Updated on 2022-09-14 GMT+08:00

Preparing for Security Authentication

Prerequisites

Kerberos authentication has been enabled for the MRS cluster. Skip this step if Kerberos authentication is not enabled for the cluster.

Preparing the Authentication Mechanism Code

In the environment with Kerberos authentication enabled, the components must be mutually authenticated before communicating with each other, in order to ensure communication security. The Kafka, ZooKeeper, and Kerberos security authentications are required for Kafka application development. However, you only need to generate one JAAS file and set related environment variables accordingly. LoginUtil related interfaces are provided to complete the configuration. In the following sample code, only the account applied by a user and the keytab file name need to be configured. The keytab file of a human-machine account becomes invalid when the user password expires. Therefore, you are advised to use a machine-machine account for configuration.

Code sample:

Configure the keytab authentication file module.

    /**
     * keytab file name of the account that a user applies for
     */
    private static final String USER_KEYTAB_FILE = "keytab file name of the account that a user applies for";
    
    /**
    * Account that a user applies for
    */
    private static final String USER_PRINCIPAL = "Account that a user applies for";

Kerberos authentication module of MRS. If the Kerberos authentication is not enabled for the service, this logic does not need to be executed.

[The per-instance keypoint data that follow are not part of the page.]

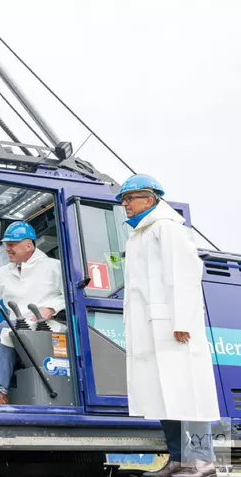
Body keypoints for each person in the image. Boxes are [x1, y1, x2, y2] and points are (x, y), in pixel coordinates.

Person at [118, 174, 219, 477]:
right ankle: (178, 459)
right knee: (163, 397)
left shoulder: (168, 228)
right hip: (151, 328)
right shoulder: (138, 235)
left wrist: (183, 321)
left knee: (186, 395)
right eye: (124, 200)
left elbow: (183, 278)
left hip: (173, 327)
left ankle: (203, 462)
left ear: (150, 199)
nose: (125, 205)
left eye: (130, 199)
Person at [0, 221, 67, 405]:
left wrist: (51, 308)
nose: (7, 249)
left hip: (46, 325)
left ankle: (0, 391)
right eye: (7, 245)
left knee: (9, 331)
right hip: (15, 323)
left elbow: (71, 295)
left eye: (11, 245)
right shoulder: (4, 272)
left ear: (28, 245)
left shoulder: (54, 267)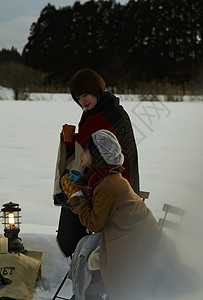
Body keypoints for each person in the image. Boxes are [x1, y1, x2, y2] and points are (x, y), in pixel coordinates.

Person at [63, 130, 191, 300]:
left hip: (133, 239)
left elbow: (95, 224)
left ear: (97, 155)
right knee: (87, 250)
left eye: (85, 150)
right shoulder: (107, 177)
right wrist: (79, 190)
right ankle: (89, 294)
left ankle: (89, 295)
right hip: (137, 232)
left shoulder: (107, 184)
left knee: (88, 256)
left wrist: (76, 199)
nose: (82, 154)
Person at [53, 68, 140, 257]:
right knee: (72, 198)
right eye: (78, 98)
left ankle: (86, 257)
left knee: (76, 201)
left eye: (85, 95)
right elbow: (91, 142)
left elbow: (122, 154)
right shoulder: (91, 112)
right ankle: (79, 255)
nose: (82, 101)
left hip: (113, 183)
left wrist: (121, 187)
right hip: (95, 178)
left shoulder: (114, 115)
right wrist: (71, 142)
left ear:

    public static void securityPrepare() throws IOException
    {
        String filePath = System.getProperty("user.dir") + File.separator + "conf" + File.separator;       
        String krbFile = filePath + "krb5.conf";
        String userKeyTableFile = filePath + USER_KEYTAB_FILE;
        
        //Replace separators in the Windows path.
        userKeyTableFile = userKeyTableFile.replace("\\", "\\\\");
        krbFile = krbFile.replace("\\", "\\\\");
        
        LoginUtil.setKrb5Config(krbFile);
        LoginUtil.setZookeeperServerPrincipal("zookeeper/hadoop.hadoop.com");
        LoginUtil.setJaasFile(USER_PRINCIPAL, userKeyTableFile);
    } 

If you change the Kerberos domain name of a cluster, you need to add kerberos.domain.name to the code and configure a correct domain name following the hadoop.expr=toLowerCase(%{default_realm}%{KerberosServer}) rule. For example: If the domain name is changed to HUAWEI.COM, set this parameter to hadoop.huawei.com.

Obtaining the Keytab File

  1. Access MRS Manager with Kerberos enabled. For details, see section "Accessing MRS Manager" in MapReduce Service User Guide.
  2. Choose System > Manage User. Locate the specified user, click More > Download authentication credential.
  3. Decompress the downloaded .zip file to obtain the krb5.conf file and the keytab file of the user.
  4. Copy the krb5.conf file and the keytab file of the user to the conf directory of the sample project.